* _WORK INSTRUCTIONS_: Write out the lines below as a numbered list, starting at the line that contains "5月20日，我校在长安校区校务楼第二会议室召开2026" and ending at the line that contains "главное тихо подобраться", with both of those lines included and any blank lines left out.

★ ★ ★ ★ ★

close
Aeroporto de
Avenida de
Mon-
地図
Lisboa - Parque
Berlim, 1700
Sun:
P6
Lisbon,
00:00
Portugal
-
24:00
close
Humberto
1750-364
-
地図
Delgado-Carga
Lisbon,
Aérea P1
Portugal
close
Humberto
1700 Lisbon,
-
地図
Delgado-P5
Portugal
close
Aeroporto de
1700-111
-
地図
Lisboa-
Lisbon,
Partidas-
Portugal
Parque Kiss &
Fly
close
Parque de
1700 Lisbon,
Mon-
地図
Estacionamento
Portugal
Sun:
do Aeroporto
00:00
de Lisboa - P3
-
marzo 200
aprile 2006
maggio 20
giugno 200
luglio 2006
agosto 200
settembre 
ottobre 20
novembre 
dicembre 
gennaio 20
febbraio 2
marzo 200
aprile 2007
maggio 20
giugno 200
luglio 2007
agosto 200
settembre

★ ★ ★ ★ ★

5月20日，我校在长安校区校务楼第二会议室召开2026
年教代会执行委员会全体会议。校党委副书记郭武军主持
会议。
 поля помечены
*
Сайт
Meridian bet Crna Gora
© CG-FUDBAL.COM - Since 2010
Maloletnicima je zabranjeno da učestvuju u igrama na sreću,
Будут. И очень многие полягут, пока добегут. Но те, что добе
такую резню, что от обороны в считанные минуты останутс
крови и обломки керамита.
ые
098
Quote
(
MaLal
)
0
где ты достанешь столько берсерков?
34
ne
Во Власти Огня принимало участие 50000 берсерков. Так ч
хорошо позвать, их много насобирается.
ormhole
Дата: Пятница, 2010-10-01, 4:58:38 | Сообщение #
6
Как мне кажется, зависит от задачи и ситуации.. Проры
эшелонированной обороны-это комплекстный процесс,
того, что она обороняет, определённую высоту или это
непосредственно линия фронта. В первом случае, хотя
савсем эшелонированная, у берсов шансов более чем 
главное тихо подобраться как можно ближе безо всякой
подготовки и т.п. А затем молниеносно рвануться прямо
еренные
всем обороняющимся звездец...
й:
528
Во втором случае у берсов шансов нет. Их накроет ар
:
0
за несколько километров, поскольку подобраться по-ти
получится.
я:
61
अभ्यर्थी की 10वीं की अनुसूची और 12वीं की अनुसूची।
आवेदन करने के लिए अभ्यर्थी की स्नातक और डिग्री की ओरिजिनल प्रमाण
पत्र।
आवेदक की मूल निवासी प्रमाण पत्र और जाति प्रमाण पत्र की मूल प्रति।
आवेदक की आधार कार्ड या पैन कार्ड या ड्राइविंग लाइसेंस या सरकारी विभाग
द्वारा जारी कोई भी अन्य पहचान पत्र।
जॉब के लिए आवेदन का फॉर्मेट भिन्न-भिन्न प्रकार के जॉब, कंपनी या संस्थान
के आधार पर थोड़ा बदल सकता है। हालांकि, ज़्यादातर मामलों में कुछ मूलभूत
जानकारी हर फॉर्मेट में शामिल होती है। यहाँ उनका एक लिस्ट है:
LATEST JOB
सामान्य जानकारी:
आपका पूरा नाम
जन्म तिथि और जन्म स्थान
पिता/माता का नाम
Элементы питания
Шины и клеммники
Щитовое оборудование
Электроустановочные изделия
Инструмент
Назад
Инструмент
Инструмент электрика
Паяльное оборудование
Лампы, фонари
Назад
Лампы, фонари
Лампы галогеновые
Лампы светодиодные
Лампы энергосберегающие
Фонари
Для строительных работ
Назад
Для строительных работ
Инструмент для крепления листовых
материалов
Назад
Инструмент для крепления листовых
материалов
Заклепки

★ ★ ★ ★ ★

* _ANSWER AREA_:
1. 5月20日，我校在长安校区校务楼第二会议室召开2026
2. 年教代会执行委员会全体会议。校党委副书记郭武军主持
3. 会议。
4.  поля помечены
5. *
6. Сайт
7. Meridian bet Crna Gora
8. © CG-FUDBAL.COM - Since 2010
9. Maloletnicima je zabranjeno da učestvuju u igrama na sreću,
10. Будут. И очень многие полягут, пока добегут. Но те, что добе
11. такую резню, что от обороны в считанные минуты останутс
12. крови и обломки керамита.
13. ые
14. 098
15. Quote
16. (
17. MaLal
18. )
19. 0
20. где ты достанешь столько берсерков?
21. 34
22. ne
23. Во Власти Огня принимало участие 50000 берсерков. Так ч
24. хорошо позвать, их много насобирается.
25. ormhole
26. Дата: Пятница, 2010-10-01, 4:58:38 | Сообщение #
27. 6
28. Как мне кажется, зависит от задачи и ситуации.. Проры
29. эшелонированной обороны-это комплекстный процесс,
30. того, что она обороняет, определённую высоту или это
31. непосредственно линия фронта. В первом случае, хотя
32. савсем эшелонированная, у берсов шансов более чем 
33. главное тихо подобраться как можно ближе безо всякой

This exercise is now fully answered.